3. Have the second disk empty.
4. Boot the installer.
5. In manual partitioning, select both disks, and then create a working layout consisting of mounting the first disk's ESP as /boot/efi and creating all other partitions on the second disk (no ESP there). Perform the installation.
6. Confirm the system reboots into Fedora GRUB.
7. If possible, verify that the pre-existing system boot option is present.
8. Boot the installed operating system, verify it boots correctly.
9. Verify that the first disk is untouched except for ESP, which should receive Fedora-specific files.


I've opened a Workstation WG issue, based on the use case described here, to add to our installer prioritization list. I think this is an important use case to just do better out of the box using all installation interfaces.

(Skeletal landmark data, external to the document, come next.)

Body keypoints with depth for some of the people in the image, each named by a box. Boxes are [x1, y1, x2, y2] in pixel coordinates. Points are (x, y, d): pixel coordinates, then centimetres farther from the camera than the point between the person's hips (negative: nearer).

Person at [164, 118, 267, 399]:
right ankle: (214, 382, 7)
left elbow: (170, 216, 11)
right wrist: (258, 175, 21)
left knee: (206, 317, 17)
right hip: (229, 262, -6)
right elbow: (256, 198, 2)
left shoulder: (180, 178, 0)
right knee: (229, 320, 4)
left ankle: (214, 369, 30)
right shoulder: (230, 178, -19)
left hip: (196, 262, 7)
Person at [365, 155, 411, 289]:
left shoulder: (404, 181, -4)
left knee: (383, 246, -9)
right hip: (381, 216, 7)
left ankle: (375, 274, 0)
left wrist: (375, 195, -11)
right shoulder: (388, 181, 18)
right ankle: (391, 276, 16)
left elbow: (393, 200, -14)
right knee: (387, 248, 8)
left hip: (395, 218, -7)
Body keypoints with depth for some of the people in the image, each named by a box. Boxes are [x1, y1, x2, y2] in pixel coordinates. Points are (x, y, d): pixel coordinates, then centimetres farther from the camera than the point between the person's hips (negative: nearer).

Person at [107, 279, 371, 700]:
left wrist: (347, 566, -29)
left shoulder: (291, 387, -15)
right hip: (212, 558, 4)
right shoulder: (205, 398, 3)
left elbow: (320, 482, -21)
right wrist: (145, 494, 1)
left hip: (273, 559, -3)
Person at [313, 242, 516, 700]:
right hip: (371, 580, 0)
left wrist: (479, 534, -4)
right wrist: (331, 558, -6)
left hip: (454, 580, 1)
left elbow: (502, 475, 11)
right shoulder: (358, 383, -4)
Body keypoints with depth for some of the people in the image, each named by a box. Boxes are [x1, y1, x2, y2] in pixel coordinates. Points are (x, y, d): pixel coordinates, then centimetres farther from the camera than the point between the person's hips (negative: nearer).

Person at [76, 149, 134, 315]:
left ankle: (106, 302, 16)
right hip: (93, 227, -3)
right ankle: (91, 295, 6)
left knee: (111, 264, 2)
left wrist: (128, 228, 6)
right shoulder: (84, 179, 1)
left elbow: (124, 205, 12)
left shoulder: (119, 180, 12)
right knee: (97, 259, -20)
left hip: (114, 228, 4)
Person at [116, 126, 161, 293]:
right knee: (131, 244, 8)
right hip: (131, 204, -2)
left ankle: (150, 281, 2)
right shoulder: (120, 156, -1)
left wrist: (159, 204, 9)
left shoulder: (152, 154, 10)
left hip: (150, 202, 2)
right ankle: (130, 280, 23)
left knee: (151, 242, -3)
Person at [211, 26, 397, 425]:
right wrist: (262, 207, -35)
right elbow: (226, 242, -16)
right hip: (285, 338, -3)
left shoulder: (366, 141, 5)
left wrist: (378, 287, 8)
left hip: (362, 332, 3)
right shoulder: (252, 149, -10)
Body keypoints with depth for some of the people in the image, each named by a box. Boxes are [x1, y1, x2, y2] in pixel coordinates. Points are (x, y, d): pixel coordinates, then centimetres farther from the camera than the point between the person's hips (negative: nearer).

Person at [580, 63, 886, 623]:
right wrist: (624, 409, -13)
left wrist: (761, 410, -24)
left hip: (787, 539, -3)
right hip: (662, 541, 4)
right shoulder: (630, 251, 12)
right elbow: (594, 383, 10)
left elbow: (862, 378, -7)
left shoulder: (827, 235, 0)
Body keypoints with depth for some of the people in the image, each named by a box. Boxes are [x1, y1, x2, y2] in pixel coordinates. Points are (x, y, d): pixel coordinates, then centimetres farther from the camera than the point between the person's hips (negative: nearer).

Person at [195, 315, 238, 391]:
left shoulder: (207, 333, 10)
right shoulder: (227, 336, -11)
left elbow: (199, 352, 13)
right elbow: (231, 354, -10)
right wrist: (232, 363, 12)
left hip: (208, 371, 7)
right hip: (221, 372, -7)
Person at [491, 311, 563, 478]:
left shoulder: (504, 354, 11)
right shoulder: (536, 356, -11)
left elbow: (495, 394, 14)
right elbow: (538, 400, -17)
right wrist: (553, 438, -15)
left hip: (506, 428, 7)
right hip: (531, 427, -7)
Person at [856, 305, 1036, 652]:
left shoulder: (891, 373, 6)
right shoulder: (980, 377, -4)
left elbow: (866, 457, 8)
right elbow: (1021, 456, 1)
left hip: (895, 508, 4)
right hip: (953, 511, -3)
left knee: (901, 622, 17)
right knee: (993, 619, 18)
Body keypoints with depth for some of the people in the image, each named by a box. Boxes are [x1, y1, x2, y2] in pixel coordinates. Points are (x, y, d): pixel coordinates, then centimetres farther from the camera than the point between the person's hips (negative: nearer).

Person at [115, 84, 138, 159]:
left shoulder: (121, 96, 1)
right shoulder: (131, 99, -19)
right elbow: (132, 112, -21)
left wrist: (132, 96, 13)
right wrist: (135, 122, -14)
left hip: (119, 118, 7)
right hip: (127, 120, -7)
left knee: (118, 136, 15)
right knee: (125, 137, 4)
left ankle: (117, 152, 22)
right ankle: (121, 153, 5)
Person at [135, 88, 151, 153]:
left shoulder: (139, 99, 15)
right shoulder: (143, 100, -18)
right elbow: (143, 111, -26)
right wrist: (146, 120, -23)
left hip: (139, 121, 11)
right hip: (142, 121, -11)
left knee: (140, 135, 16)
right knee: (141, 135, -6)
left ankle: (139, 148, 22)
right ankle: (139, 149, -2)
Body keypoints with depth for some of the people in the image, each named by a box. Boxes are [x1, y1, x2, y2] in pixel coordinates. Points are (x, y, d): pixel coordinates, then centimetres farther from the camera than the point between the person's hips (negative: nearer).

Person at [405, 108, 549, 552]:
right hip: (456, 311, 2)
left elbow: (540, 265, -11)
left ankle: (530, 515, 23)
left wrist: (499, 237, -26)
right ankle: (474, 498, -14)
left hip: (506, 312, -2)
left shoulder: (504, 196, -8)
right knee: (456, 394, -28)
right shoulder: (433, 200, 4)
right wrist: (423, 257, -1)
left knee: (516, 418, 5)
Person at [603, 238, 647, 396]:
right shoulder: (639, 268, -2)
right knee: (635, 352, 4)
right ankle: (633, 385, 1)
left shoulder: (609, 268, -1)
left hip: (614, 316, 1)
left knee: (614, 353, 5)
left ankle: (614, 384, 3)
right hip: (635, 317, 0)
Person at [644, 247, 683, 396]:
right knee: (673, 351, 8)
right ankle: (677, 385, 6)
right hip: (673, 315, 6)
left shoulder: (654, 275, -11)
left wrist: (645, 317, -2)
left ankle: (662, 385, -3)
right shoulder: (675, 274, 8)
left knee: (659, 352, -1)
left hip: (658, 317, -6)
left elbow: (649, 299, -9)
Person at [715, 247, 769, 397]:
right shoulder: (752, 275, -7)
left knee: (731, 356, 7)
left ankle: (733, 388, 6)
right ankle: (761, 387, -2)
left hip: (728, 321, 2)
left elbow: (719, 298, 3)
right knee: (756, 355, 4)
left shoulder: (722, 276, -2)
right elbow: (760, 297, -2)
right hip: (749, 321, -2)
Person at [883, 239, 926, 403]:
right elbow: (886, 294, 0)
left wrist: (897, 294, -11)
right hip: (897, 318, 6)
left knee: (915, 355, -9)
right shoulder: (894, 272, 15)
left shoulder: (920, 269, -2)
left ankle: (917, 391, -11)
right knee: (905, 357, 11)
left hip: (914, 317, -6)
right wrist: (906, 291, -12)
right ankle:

https://pagure.io/fedora-workstation/issue/147

Used Fedora-Workstation-Live-x86_64-33-20200821.n.0.iso

/dev/vda: ESP + Windows
/dev/vdb: Empty or optionally in reclaim space delete or shrink a partition.

Select both drives, with automatic partitioning: The installer reuses (without reformatting) the ESP on vda, everything else goes on vdb. The GRUB menu has a Windows boot entry.

Selection only vdb drive, with automatic partitioning: Everything is on vdb including a new EFI system partition. The GRUB menu has a Windows boot entry.